Retrieving solver's results:
Number of iterations: 8
Initial residual: 1.521463582532435900
Final residual: 0.248170645865868120
Parameter values: (0.507083, -0.266186, 1.021697)


(0.5070833881680623, -0.26618567803609183, 1.0216970905916452)
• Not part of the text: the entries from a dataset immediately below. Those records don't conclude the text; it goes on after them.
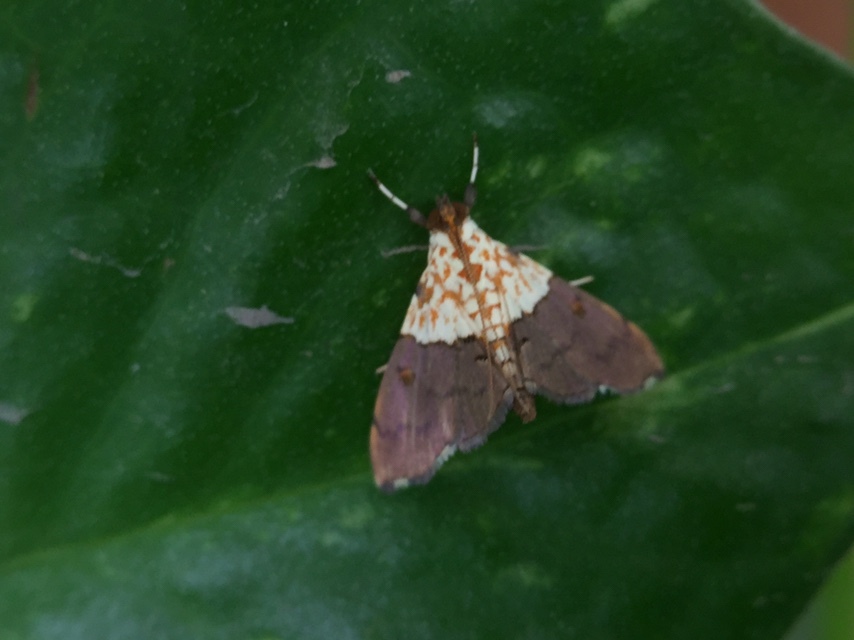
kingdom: Animalia
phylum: Arthropoda
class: Insecta
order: Lepidoptera
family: Crambidae
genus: Agrotera
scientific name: Agrotera basinotata
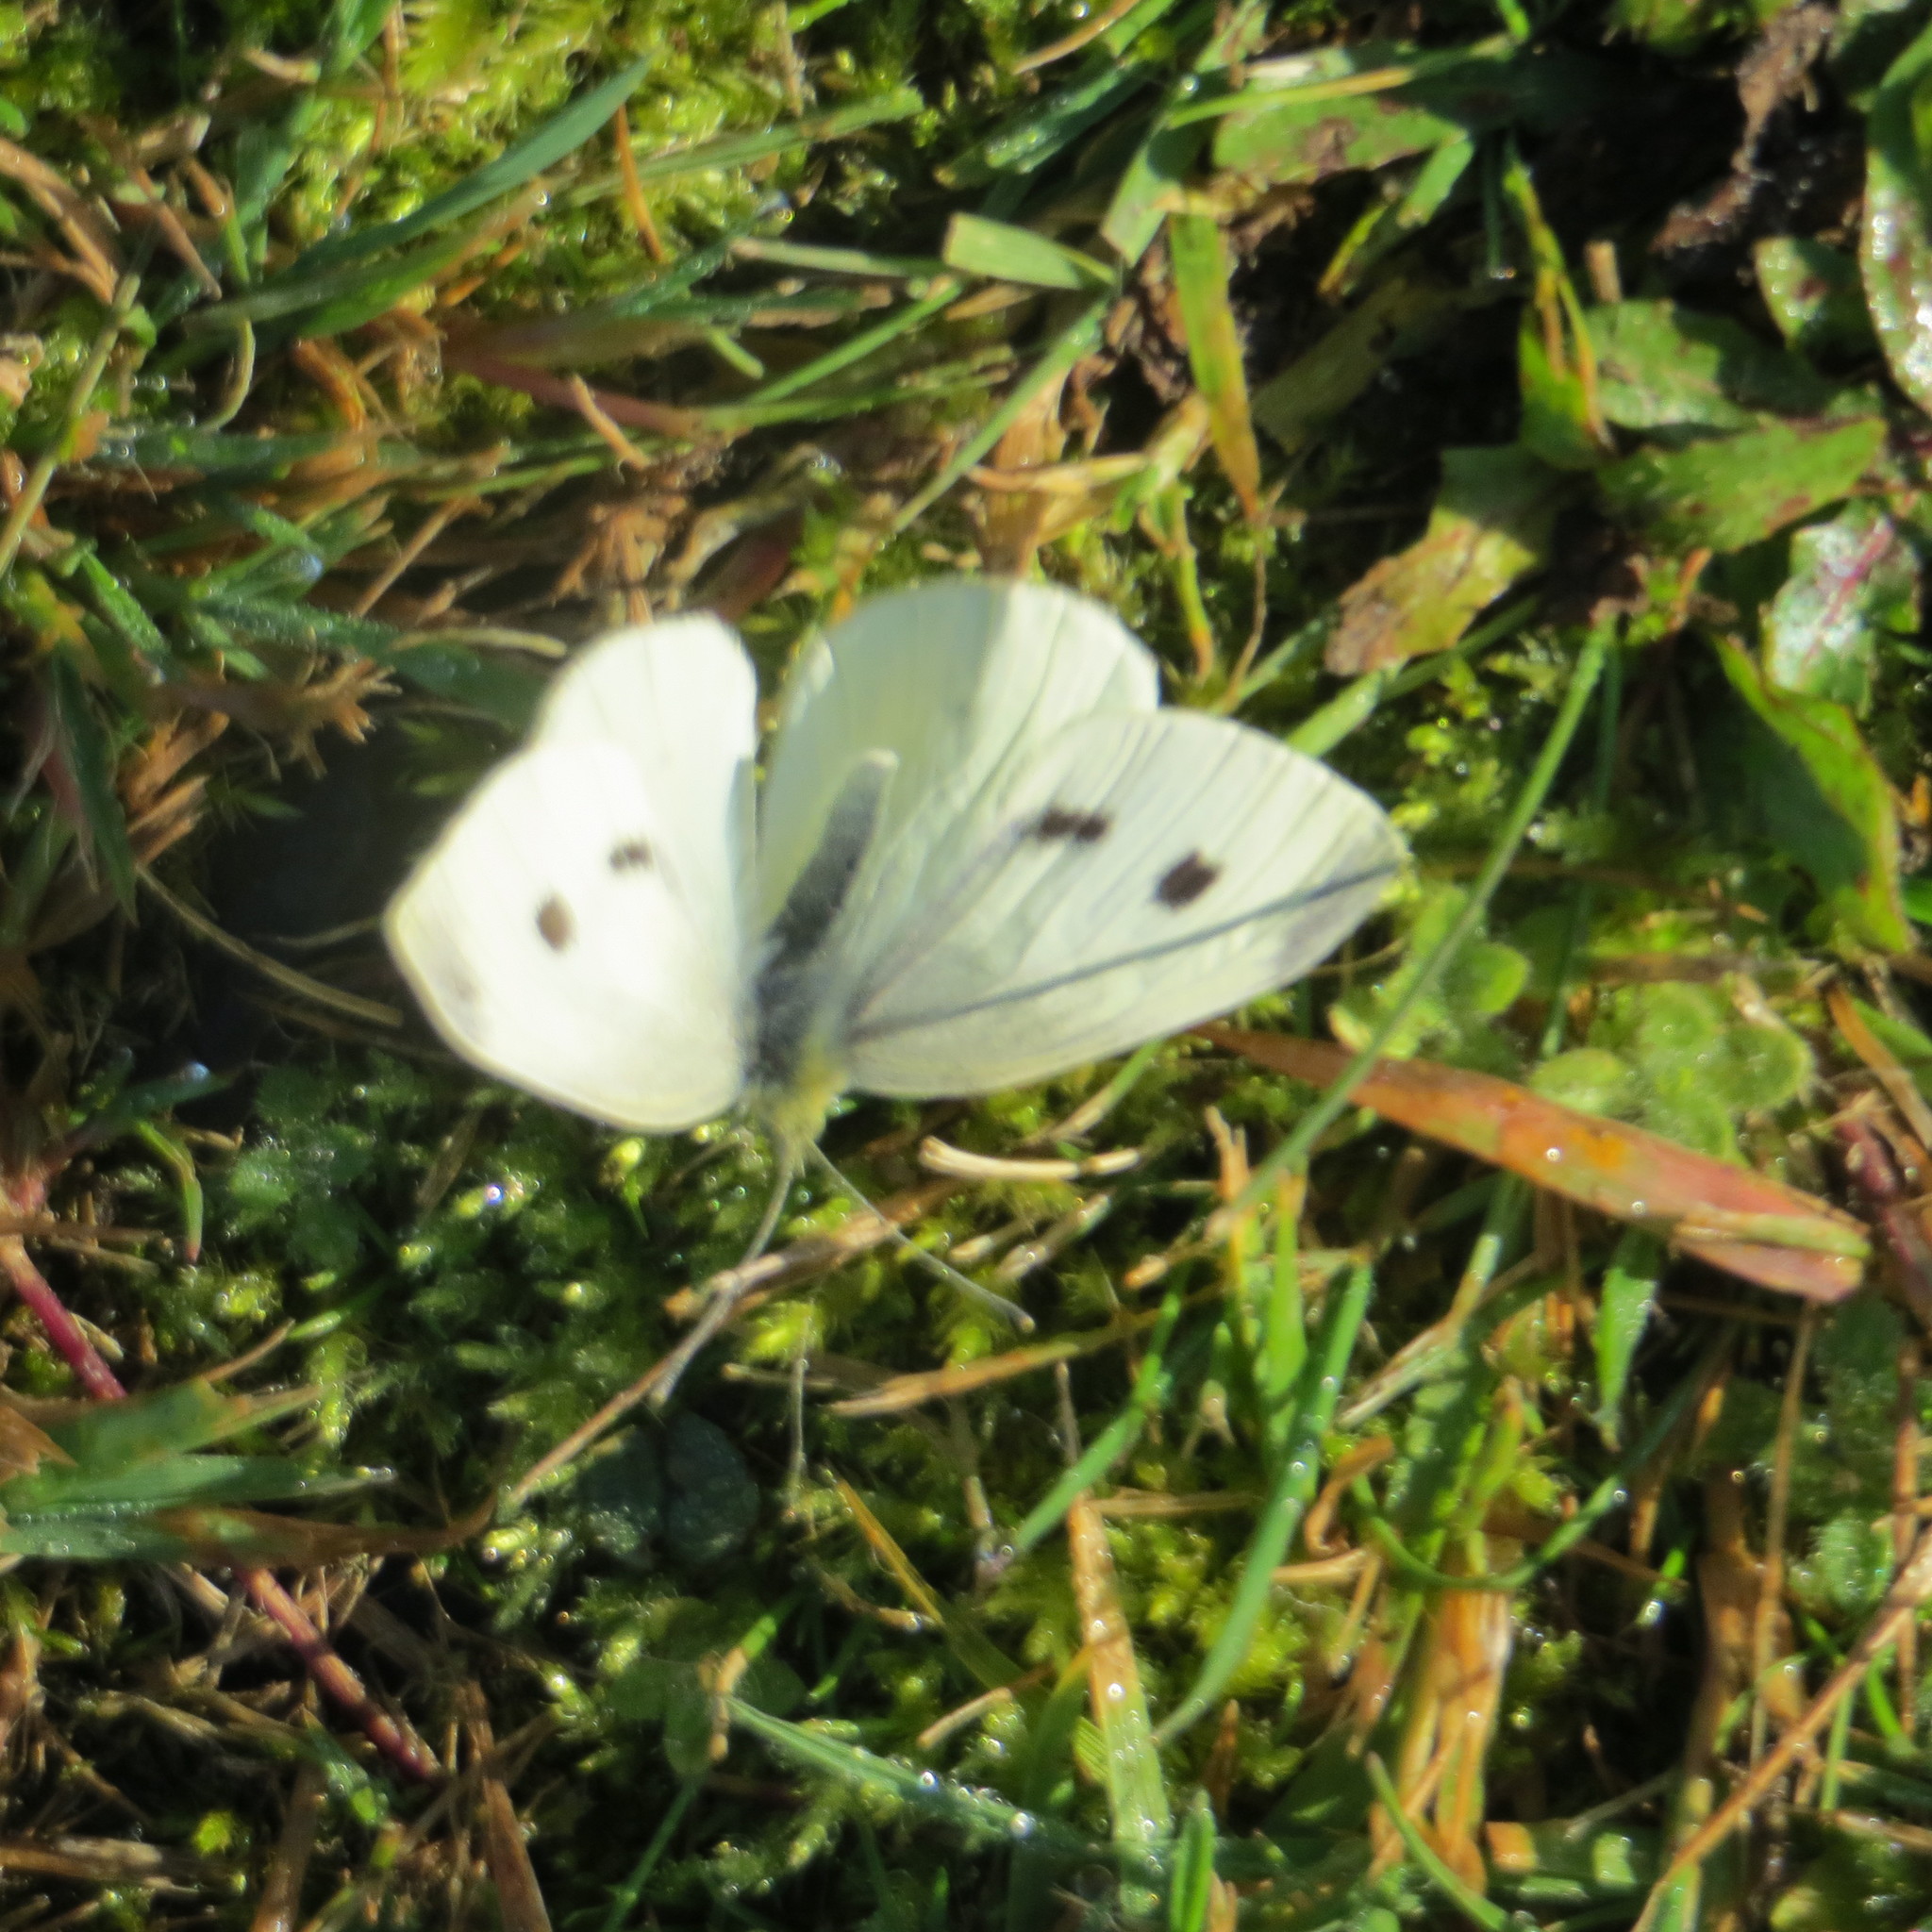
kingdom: Animalia
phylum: Arthropoda
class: Insecta
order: Lepidoptera
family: Pieridae
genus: Pieris
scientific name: Pieris rapae
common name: Small white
As you can see it yields the same results (don't worry about the negative sign on p[1] - it's value is squared). I want to compare this optimizer (which uses the trust-region algorithm) versus the levmar routine. In practice I have found the levmar routine works quite well but there are scenarios when using boundary conditions where the optimizer gets "stuck". I get around this by performing a transformation that removes the need for boundary conditions. I will test this MKL optimizer to see how it performs in those situations.